▶ **Brief**
Can you continue the Hermes profiling instructions below, starting after their last line and ignoring the data that comes after them?

▶ **Selected text**
[Start of Attachment]

If you write a markdown description (just in a comment here is fine) for React Native profiling, then I'll copy that into the wiki and update the README to link to it to indicate there's specific support for React Native via Hermes.

Here's an example of such a page: https://github.com/jlfwong/speedscope/wiki/Importing-from-pprof-(go)

zacharyfmarion commented 11 months ago

Importing from Hermes

Hermes is a javascript engine developed by facebook for use in react-native applications. For the most up-to-date instructions on how to take a profile, see Profiling with Hermes.

Profiling in Development Mode

To record a sampling profiler from the Dev Menu:

  1. Navigate to your running Metro server terminal.
  2. Press d to open the Dev Menu.
  3. Select Enable Sampling Profiler.
Screenshot 2023-12-27 at 8 51 15 AM
  1. Execute your JavaScript by in your app (press buttons, etc.)

[End of Attachment]

▶ **Dataset excerpt**
[Start of Attachment]

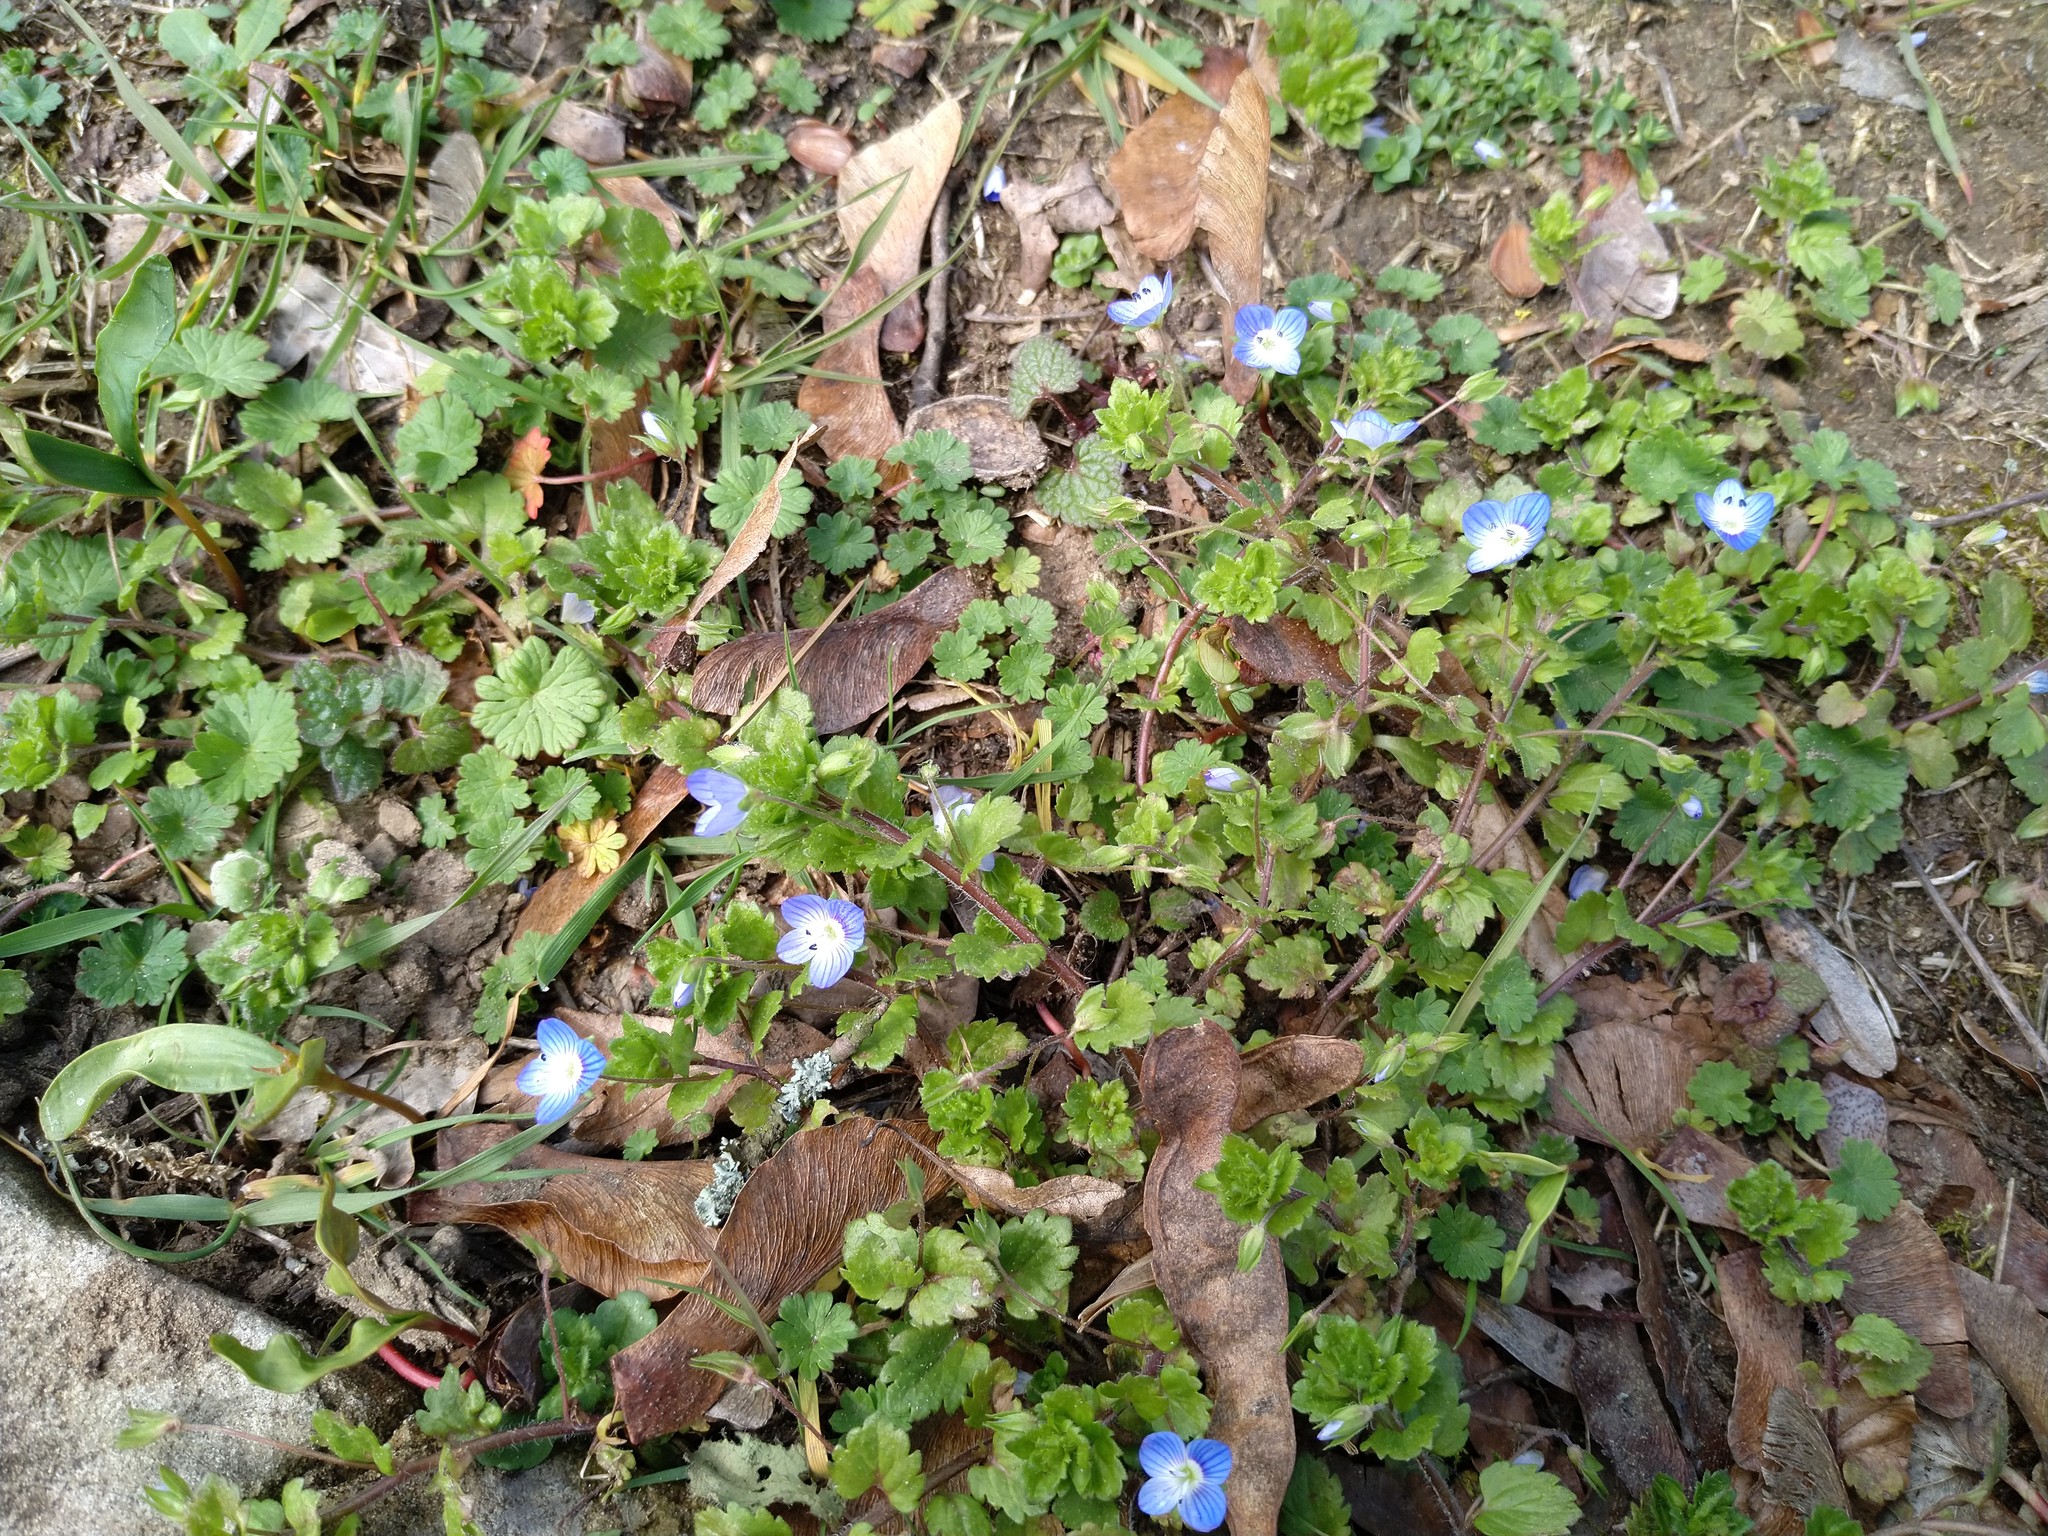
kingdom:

[End of Attachment]

▶ **Result below**
  2. Open the Dev Menu by pressing d again.
  3. Select Enable Sampling Profiler again (this is currently a bug and might correctly say disable in the future) to stop recording and save the sampling profiler.

A toast will show the location where the sampling profiler has been saved, usually in /data/user/0/com.appName/cache/*.cpuprofile

You can then extract the profile from your emulator / device using the following command:

npx react-native@latest profile-hermes [destinationDir]

To view, drag and drop the profile from destinationDir into Speedscope.

Profiling in Release Mode

To profile hermes in a release build of your app, you can use the react-native-release-profiler npm package:

yarn add react-native-release-profiler
cd ios && pod install
  1. Build your app in release mode
  2. Start a profiling session:
import { startProfiling } from 'react-native-release-profiler'

startProfiling()
  1. Stop the profiling session:
import { stopProfiling } from 'react-native-release-profiler'

// `true` to save the trace to the phone's downloads folder, `false` otherwise
const path = await stopProfiling(true)
  1. Download and process the performance trace from your phone to your PC:

First find your app id. It should look something like com.mypackage and be visible in app/build.gradle in the defaultConfig section:

android {
    defaultConfig {
        applicationId "com.profilern" // <-- This one!
        // ...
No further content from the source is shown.